- **WORK INSTRUCTION**
Restate only the tail of the data below, starting at the line that contains "Rendered at 1241 by 1754 pixels." and including the last line, word for word.

- **Document structure recognition data**

*** Begin section ***

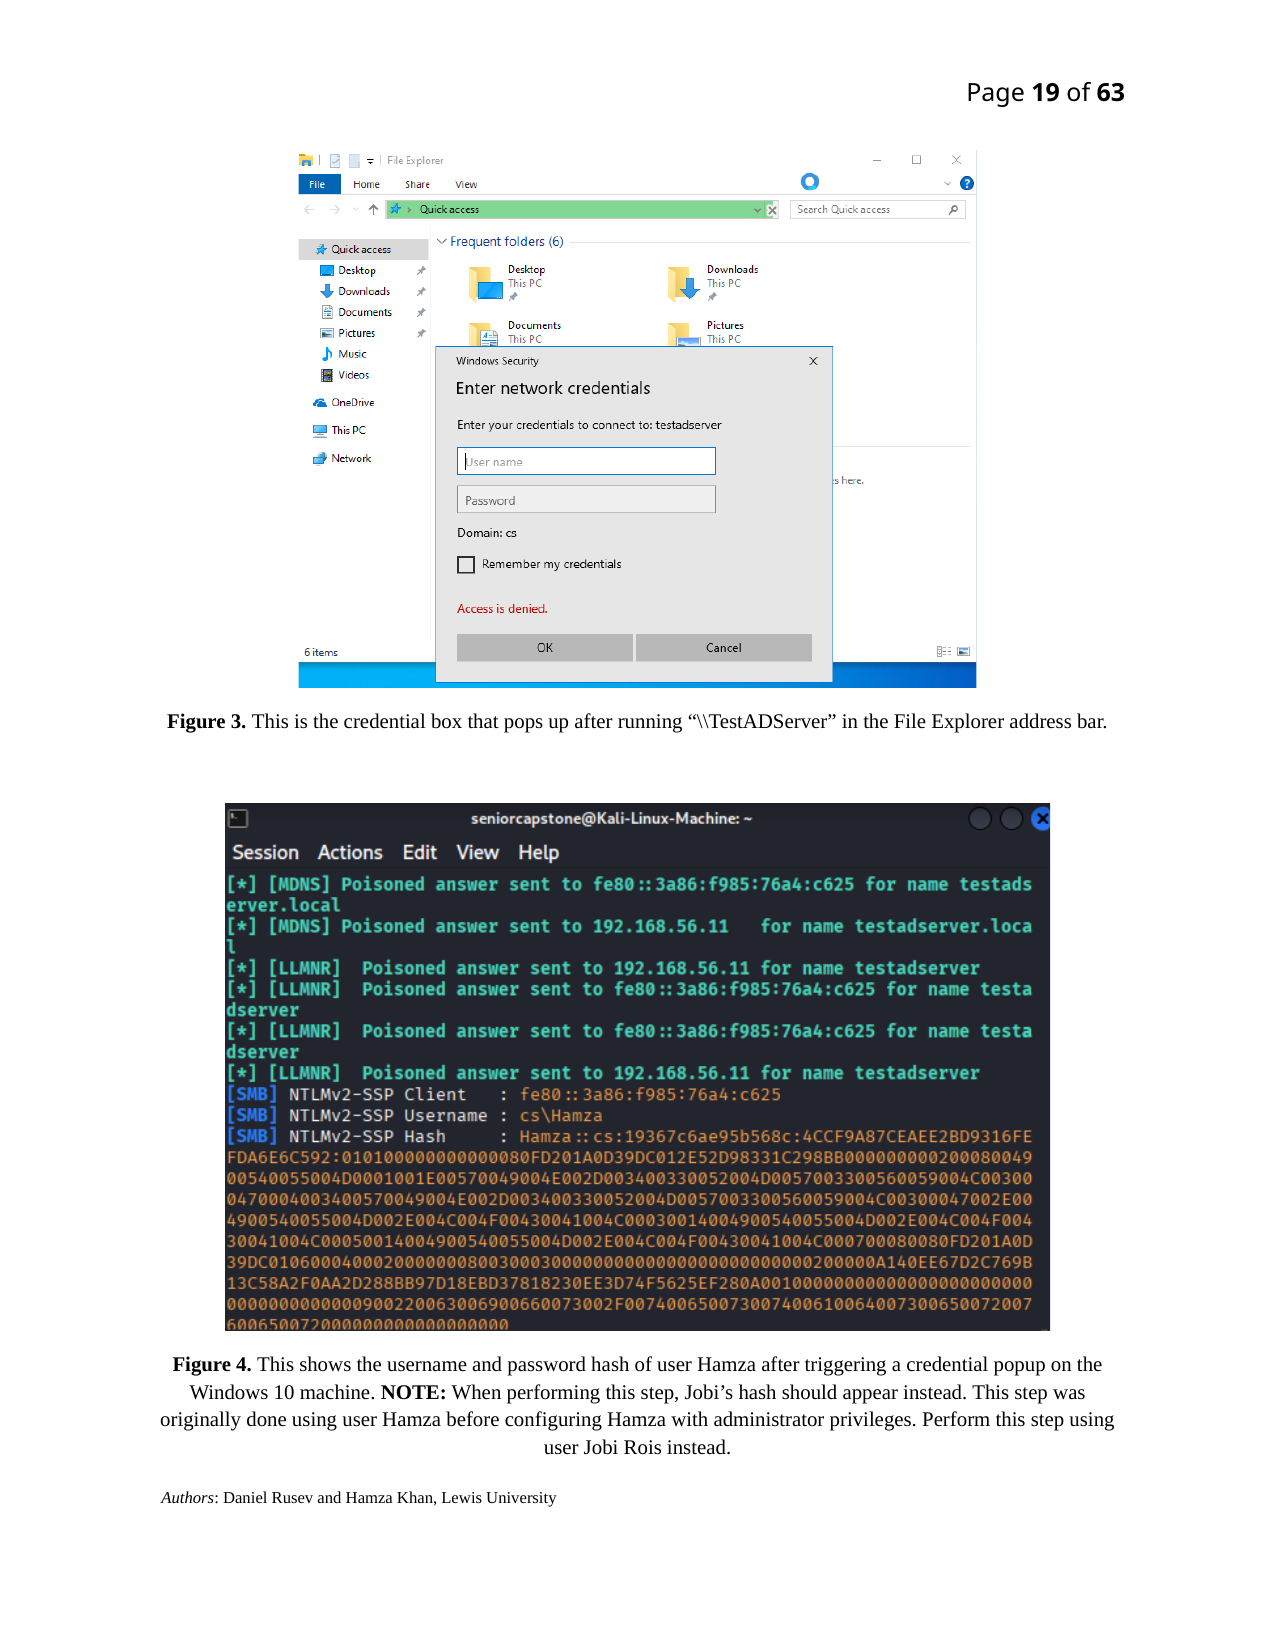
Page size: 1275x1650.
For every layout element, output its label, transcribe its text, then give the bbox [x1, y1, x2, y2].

text Figure 3. This is the credential box that pops up after running “\\TestADServer” in the File Explorer address bar. [150, 709, 1125, 733]
picture [298, 150, 977, 688]
text Figure 4. This shows the username and password hash of user Hamza after triggering a credential popup on the Windows 10 machine. NOTE: When performing this step, Jobi’s hash should appear instead. This step was originally done using user Hamza before configuring Hamza with administrator privileges. Perform this step using user Jobi Rois instead. [150, 1352, 1125, 1459]
picture [225, 803, 1050, 1331]
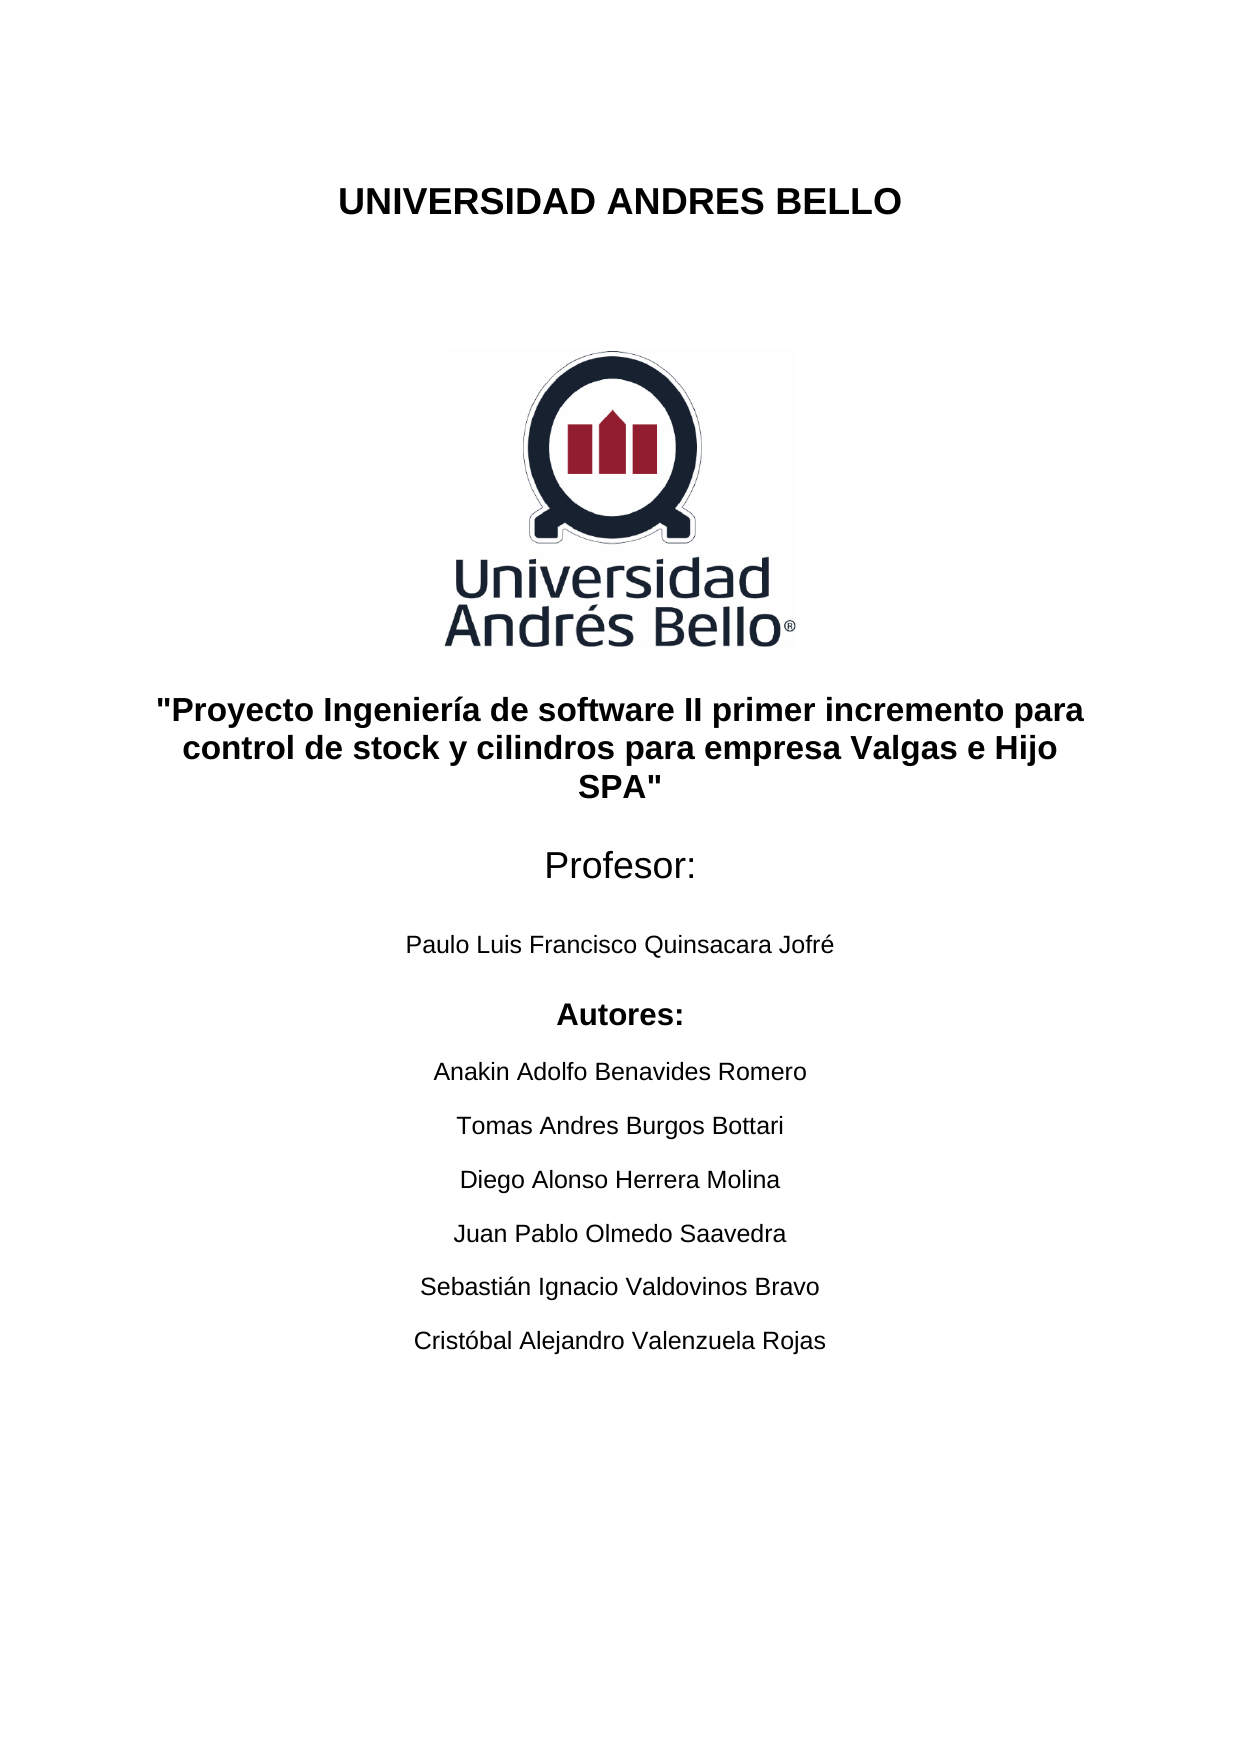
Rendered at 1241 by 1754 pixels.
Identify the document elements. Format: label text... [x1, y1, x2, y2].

*** End section ***

- **EXERCISE SOLUTION**
Rendered at 1241 by 1754 pixels.
Identify the document elements. Format: label text... [x1, y1, x2, y2].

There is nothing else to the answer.